I was reading Introduction to Probability Models 11th Edition and saw this proof of why Poisson Distribution is the approximation of Binomial Distribution when n is large and p is small:
An important property of the Poisson random variable is that it may be used to approximate a binomial random variable when the binomial parameter $n$ is large and $p$ is small. To see this, suppose that $X$ is a binomial random variable with parameters $(n, p),$ and let $\lambda=n p .$ Then
$$
\begin{aligned}
P\{X=i\} &=\frac{n !}{(n-i) ! i !} p^{i}(1-p)^{n-i} \\
&=\frac{n !}{(n-i) ! i !}\left(\frac{\lambda}{n}\right)^{i}\left(1-\frac{\lambda}{n}\right)^{n-i} \\
&=\frac{n(n-1) \cdots(n-i+1)}{n^{i}} \frac{\lambda^{i}}{i !} \frac{(1-\lambda / n)^{n}}{(1-\lambda / n)^{i}}
\end{aligned}
$$
Now, for $n$ large and $p$ small
$$
\left(1-\frac{\lambda}{n}\right)^{n} \approx e^{-\lambda}, \quad \frac{n(n-1) \cdots(n-i+1)}{n^{i}} \approx 1, \quad\left(1-\frac{\lambda}{n}\right)^{i} \approx 1
$$
Hence, for $n$ large and $p$ small,
$$
P\{X=i\} \approx e^{-\lambda} \frac{\lambda^{i}}{i !}
$$
I can understand most part of the proof except for this equation:
$\left(1-\frac{\lambda}{n}\right)^{n} \approx e^{-\lambda}$
I really don't remember where it comes from, could anybody explain this to me? Thanks!.
Best Answer
Well, this is a basic fact of the exponential function $e^x$.

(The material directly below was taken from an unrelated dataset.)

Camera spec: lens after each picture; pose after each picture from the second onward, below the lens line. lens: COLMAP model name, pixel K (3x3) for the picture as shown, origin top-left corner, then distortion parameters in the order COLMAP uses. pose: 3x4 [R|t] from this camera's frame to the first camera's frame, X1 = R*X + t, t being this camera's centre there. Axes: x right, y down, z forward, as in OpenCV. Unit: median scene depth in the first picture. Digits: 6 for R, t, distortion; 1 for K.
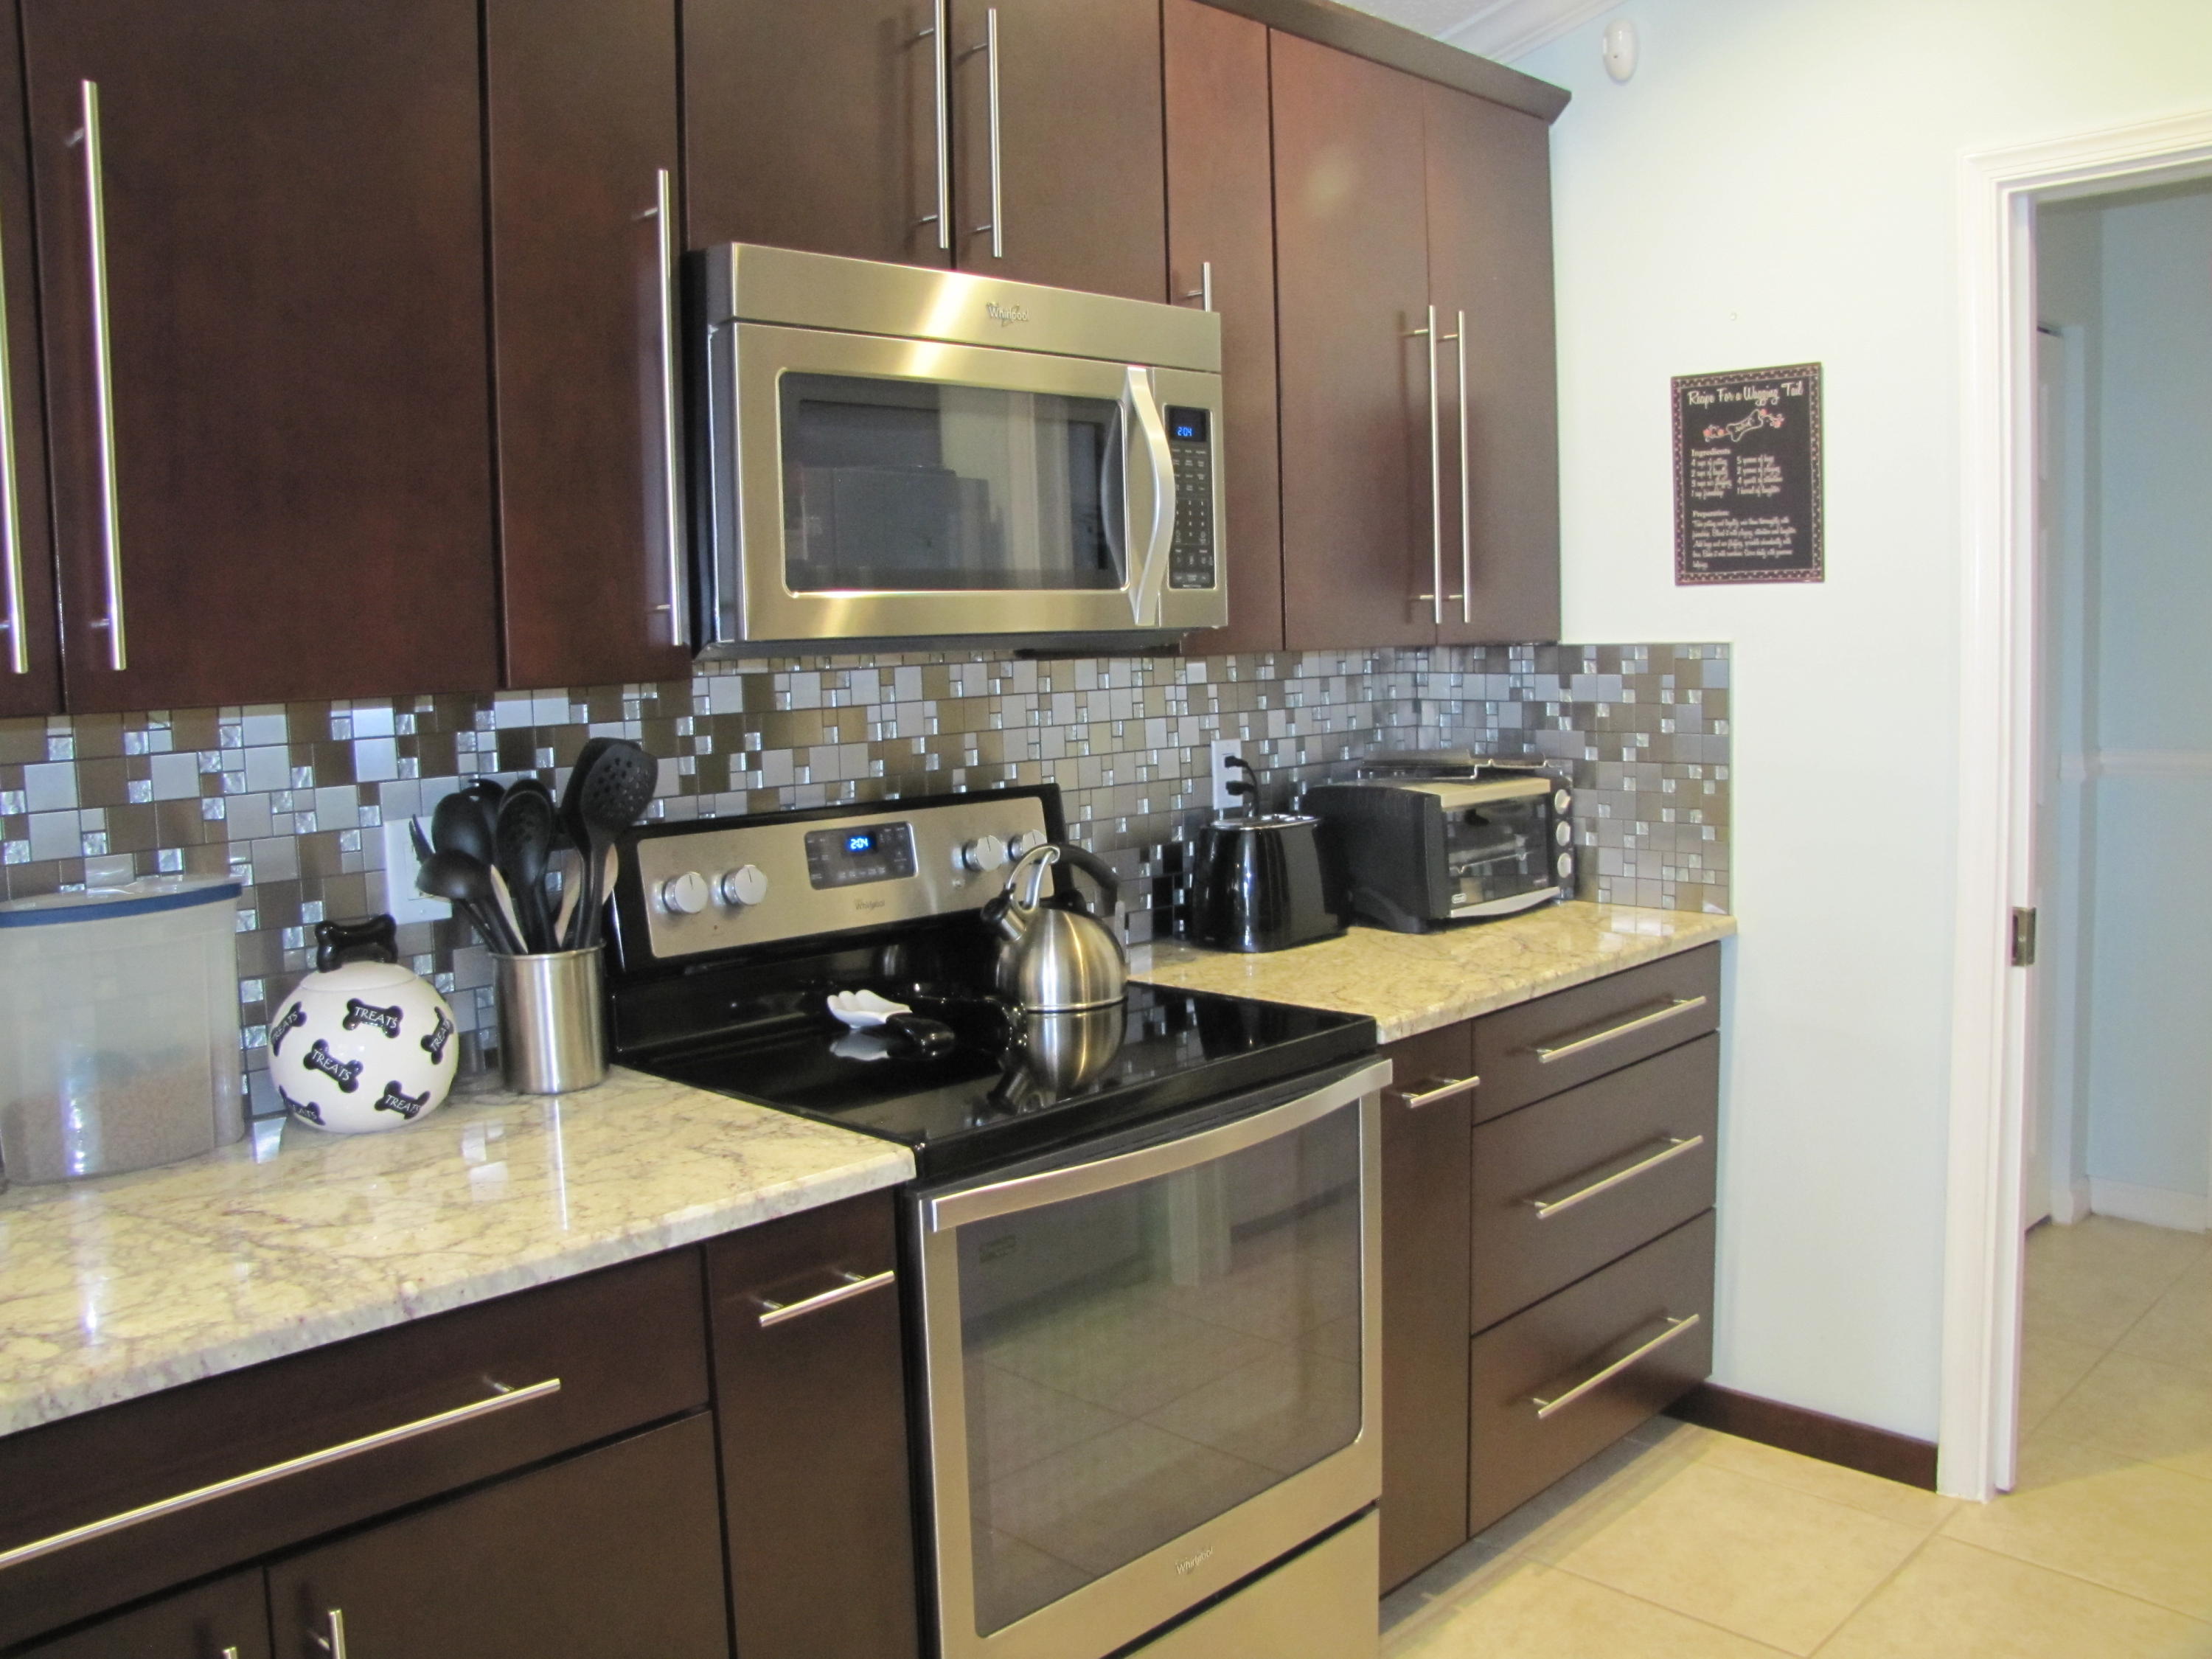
lens RADIAL K [[1854.0, 0, 1116.2], [0, 1854.0, 819.1], [0, 0, 1]] dist [-0.115256, 0.050101]
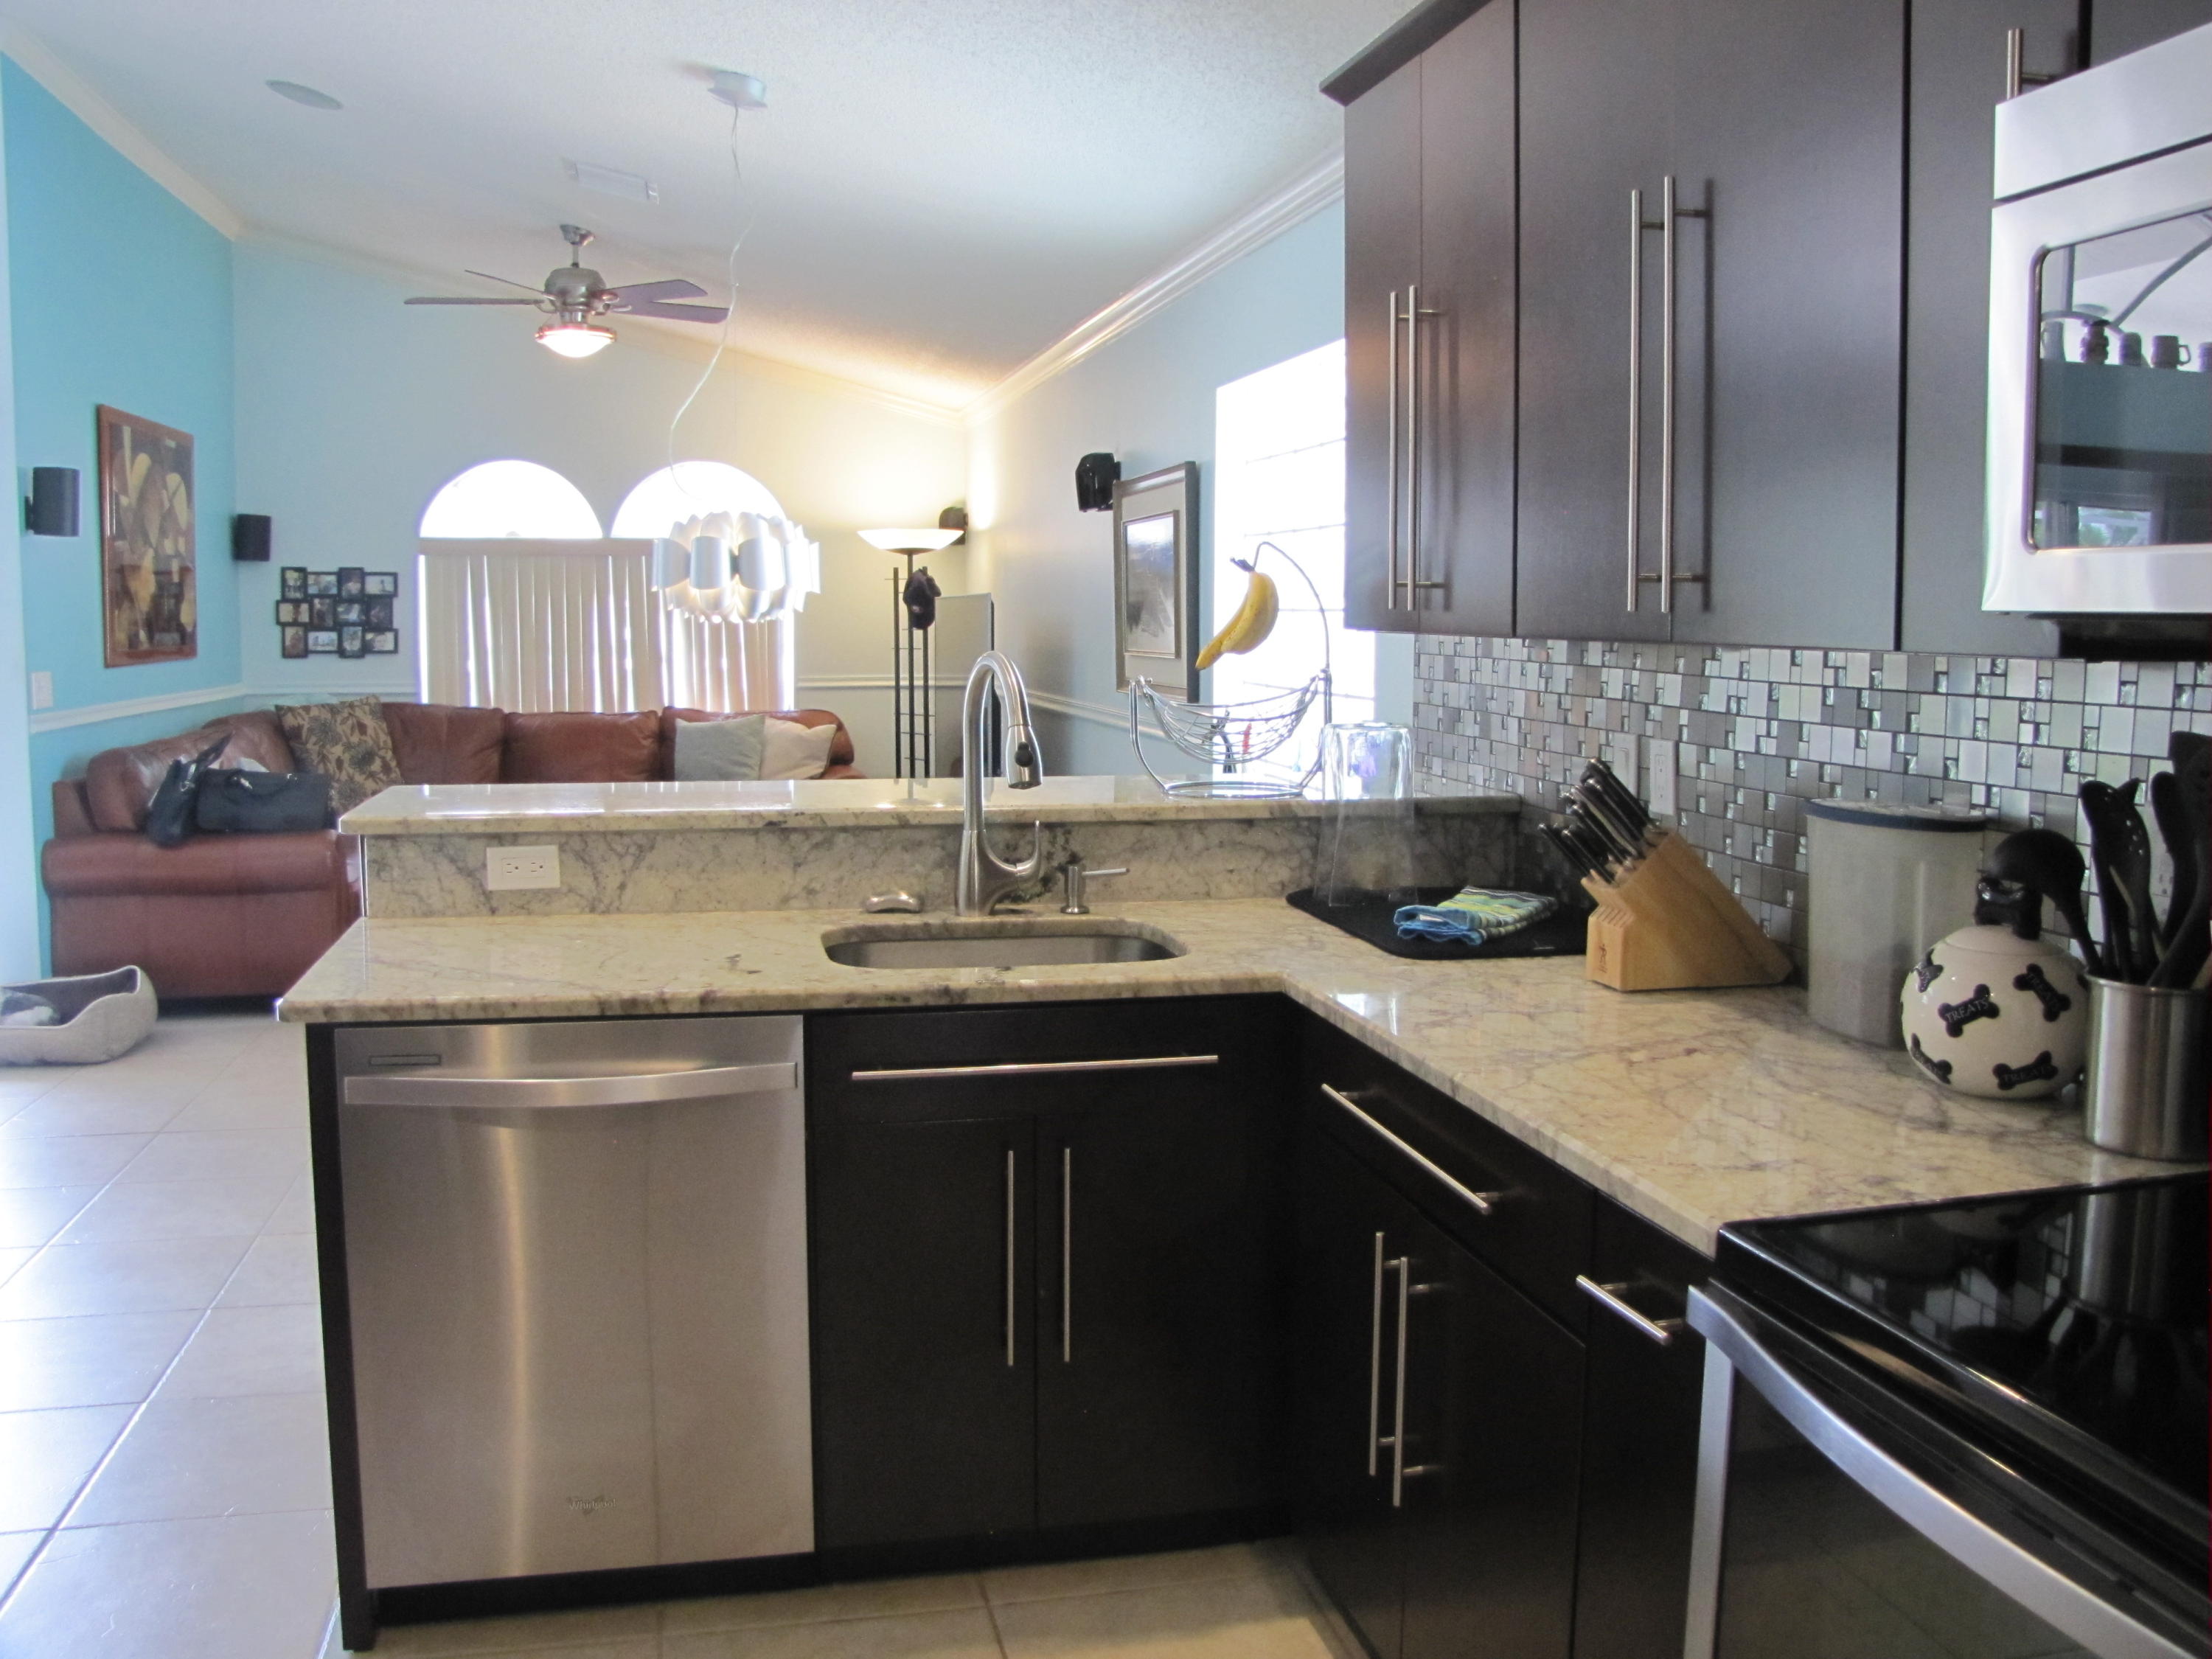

One definition of $e$ is the limit $\lim_{n\to\infty}(1+\frac1n)^n$. By a monotonicity argument one can prove $\lim_{x\to\infty}(1+\frac1x)^x=e$ where $x$ now ranges the real numbers.
Also note that $1-\frac1x=\frac{x-1}x=1/\frac x{x-1}=1/(1+\frac1y)=(1+\frac1y)^{-1}$ where $y=x-1$.
So, one has the following: $$\begin{aligned} \lim_{x\to\infty}(1-\frac1x )^x &= \lim_{y\to\infty}(1+\frac1y )^{-(y+1)} \\ &=\lim_{y\to\infty}(1+\frac1y)^{-y}\times\lim_{y\to\infty}(1+\frac1y)^{-1} \\ &=e^{-1}\times1=e^{-1}\,. \end{aligned} $$
From here, assuming $\lambda>0$, $$\begin{aligned} e^{-\lambda}=(e^{-1})^\lambda &= \lim_{x\to\infty}(1-\frac1x)^{\lambda x} &\to{\ z:=\lambda x} \\ &= \lim_{z\to\infty}(1-\frac\lambda z)^z\,. \end{aligned} $$
In consequence, we have this limit for every sequence $z_n\to\infty$ written in place of $z$ and limiting on the natural $n\to\infty$. In particular, this also holds for $z_n=n$.
Note that we had to take the turnaround for arbitrary real numbers instead of integers only because of the exponent $\lambda$.